Yeats said, once, that
those who love are sad
how bad had he had it?      Hardly.
 
We’re still drawing Jupiter 
milk from the sapphire
mornings and hematite
mugginess clung around
smoldering stock pots,
tickling jelly bean peppers,
vidalia schmaltz, and carrots,
recalling those hoodoos plucked 
from the bristling ribs of Vermilion Cliffs,
into velveteen soup sheen 
gods are compelled to but cut
into seventy layers of big top
filigreed uchikake, sporting a
bridal train as
wide as the Nile’s 
revered, and quintuply
ushering trees from the
chilblained sands we settle 
our tenuous soles in—soles
now nearly seamless. Boko-
 
maru ’til the kittens come 
home and the beckoning 
moon’s honed into a pendant. How
 
there were squeaking accordion
toy hammer otters and dogs bent
baying abreast of the palisades, cheese 
and olives and water-logged fingertips, 
penitent glances gaily ingrained in the
old Marseilles King of Cups cocked 
over a leaf-wracked plinth wrenched 
                                          up from the
                                          crick—how
the tarot cards flipped there follow us
                                             still—how
that caterpillar then
calmly expressed its 
pins that moment 
we kissed and that 
rash on your neck 
I was worried seemed 
maybe the more to you 
omen the more so than   
                          nacreous       auspice.

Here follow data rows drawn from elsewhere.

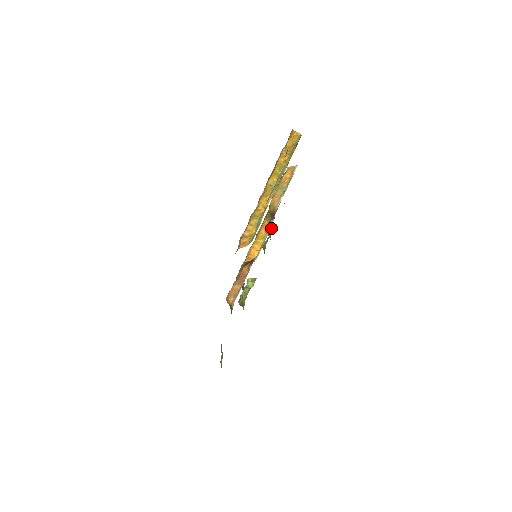
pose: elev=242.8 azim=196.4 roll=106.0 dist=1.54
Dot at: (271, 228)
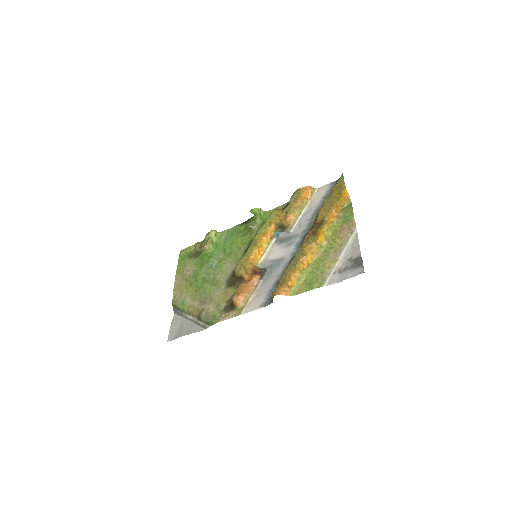
Dot at: (261, 213)
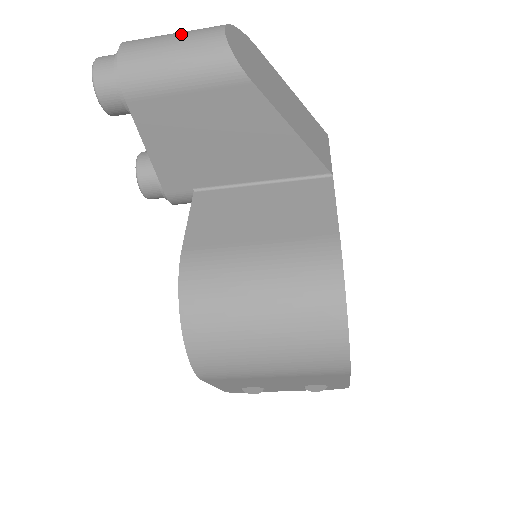
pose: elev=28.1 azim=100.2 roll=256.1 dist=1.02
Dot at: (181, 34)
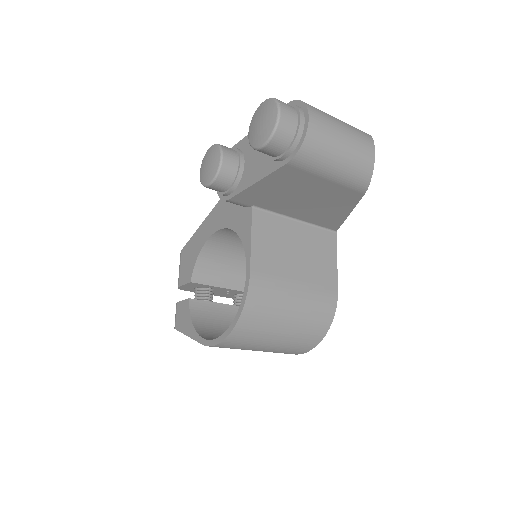
Dot at: (350, 136)
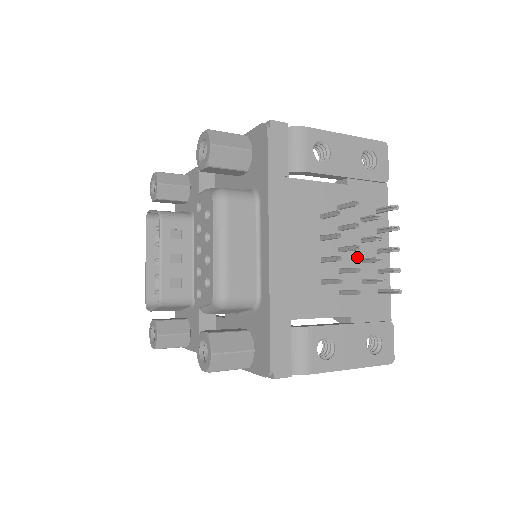
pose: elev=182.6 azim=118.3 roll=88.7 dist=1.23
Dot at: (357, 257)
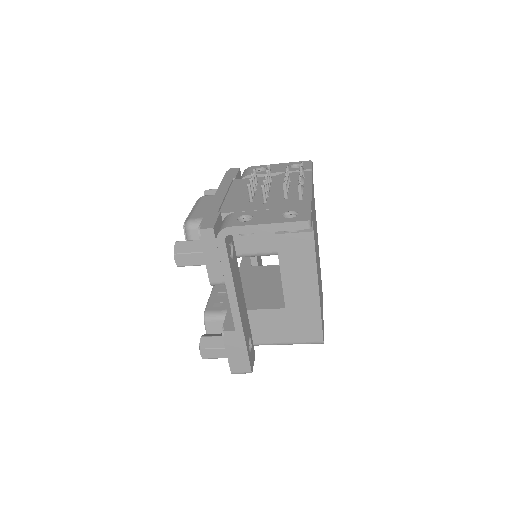
Dot at: (282, 192)
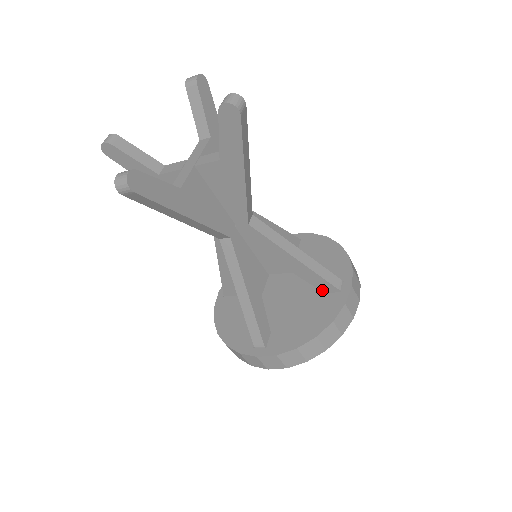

Albeit,
                          auspice it was, and is, and—
 
Still, the Pagoda there shoulders our
dandier banner (in secret), the banter of
ground-score craft supplies that
Jesus (a man who went by 
Jesus or Noah or Noah was
waiting for Jesus or Jesus had
bicycled off to find Noah) had 
left lined up about benches trembling
still with that swell little Lennox song you’d 
just swanned out over the shadows on, singing, 
the language is leaving me evermore cleanly than
gilded gingkos summon the fluttering 
full of the yellow brick road bent 
into but tender eternity, dahlia-soft and 
                      frolicking                    far past
                       palisades,                        (how
                             peaks,                           we
  the Mucha-made eaves,                       had
  the Chagall-styled stained glass         known
           welcome signs that                      in 
           garnet and opal the                     lives
           sprawling acicular                      long
           spines of the ever                       past
           unwinding Emerald                  such
                          City’s vast,                    peace
                          cactus-fat,                    with
                          fly’s-eyed                     the
                          skyscrap                      tsetse
                          -ers, tap                       fly
                          -ering                          and
                          off in                           the
                         the                               un-
                     wake                               fet
                  of our                                tered
            giggling                                   sun
          wordplay.                                  rise)
  How you once
read to me Harpo Speaks, 
as Harpo couldn’t, bid ever 
devoutly the muted magician who
speaks in strictly illumining 
music—So, we too must speak in music, 
music, Vonnegut’s almost inviolate 
            proof of God—and, so
            my proof of God then, too,
            is the two of us speaking 
            in lucid and luminous
                       music.
                               i could go on for
                 unraveling hours on how
      our soles should seem so 
                                 seamless, now; though
 
you, of course, already drew it
in crystallized chalk rooted 
deep in the rock of that
coffee shop, still tucked
like an opal
perennial:
                 you and me
                   seesawing
      over the creamiest
      sea in a teacup,
          summoning something,
            something akin to the
        verve of a cream-stirred
                   Jupiter nervously
                           hoping it just,
               if it should just smirk
         a bit broader than smirks
         should allow or simply insist, 
                                        live up to 
        what’s
meant by being 
 
      a good Jupiterian, simply
      a good Jupiterian, 
 
        ever and always, almost
        secretly simpering sole
        to sole and nose to nose and
 
Zeus only knows just where we’re split.